There is no question that the solution, when it is in and up and running, works. Baker’s COO Craig Courter, speaking to Legal IT Insider about SAP earlier in the year said: “It is running well and gives us an amazing advantage with its rock solid performance.” In August, Baker announced a rise in global revenues of 8% in constant currency to $2.62bn. Net profit grew by 14%.
However, Baker’s key lesson in SAP Mark II, aside from the fact that it needed Fulcrum’s legal understanding and wrapper, was that you can’t make SAP fit the firm, you need to make the firm fit SAP.
NRF’s U.S. firm is extremely independent and the challenge ahead in persuading them and the global network to comply is immense. South Africa, which is set up as a company, is understood to be sticking with Aderant Expert.
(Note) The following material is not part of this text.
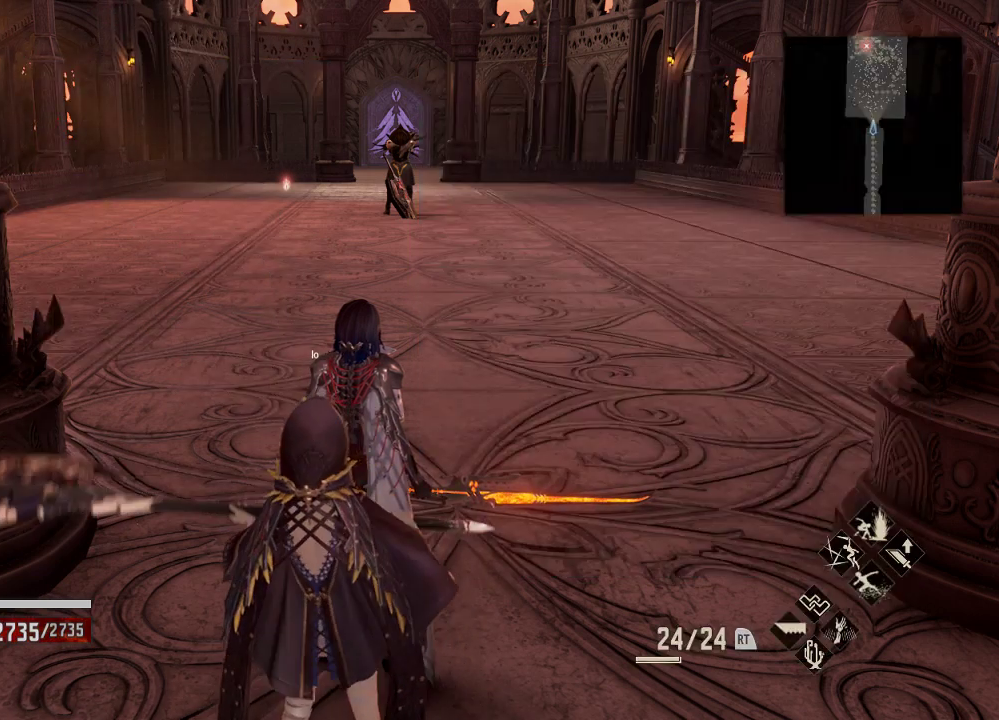
{"buttons": [], "left_stick": "center", "right_stick": "center", "events": []}
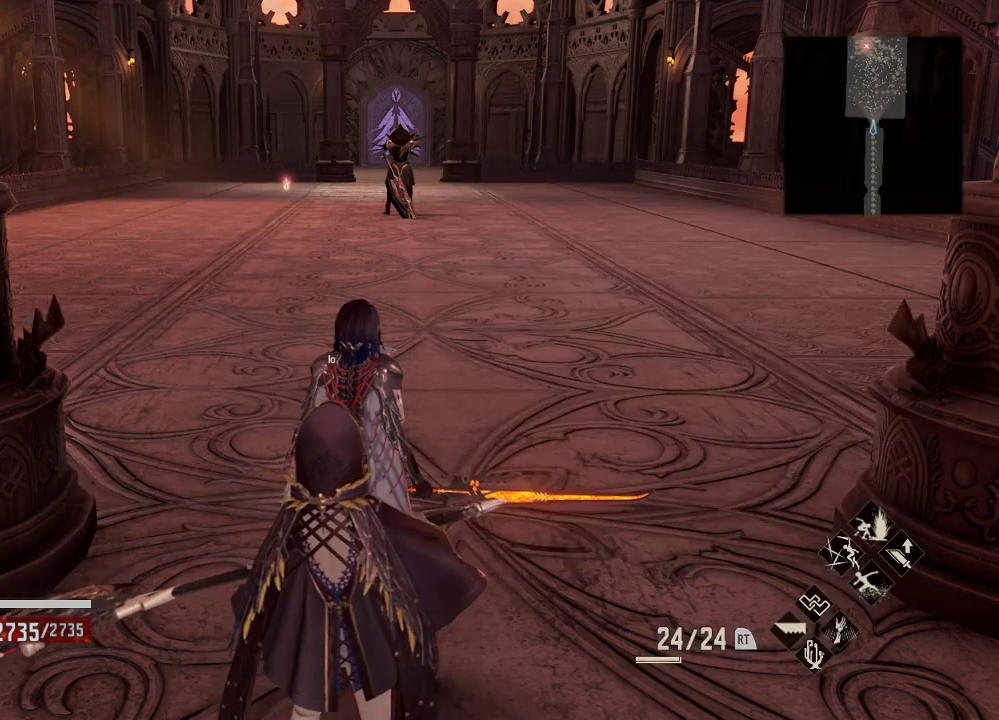
{"buttons": [], "left_stick": "center", "right_stick": "center", "events": []}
Shaaban is confident. He says: “Half the challenge for a law firm is to understand what is involved in these types of projects – so much so that if they aren’t ready, or prepared, to manage the significant internal changes to handle the breadth of the project, we prefer not to engage and indeed we’ve declined to move ahead in the past.”
Only when – if – NRF pulls off its switch to SAP will it silence the doubters, with the roll out planned for Q4 of 2017.
Until then, NRF has just given every IT director in the country carte blanche to go cap in hand to their management and ask for a significant uplift to their IT investment.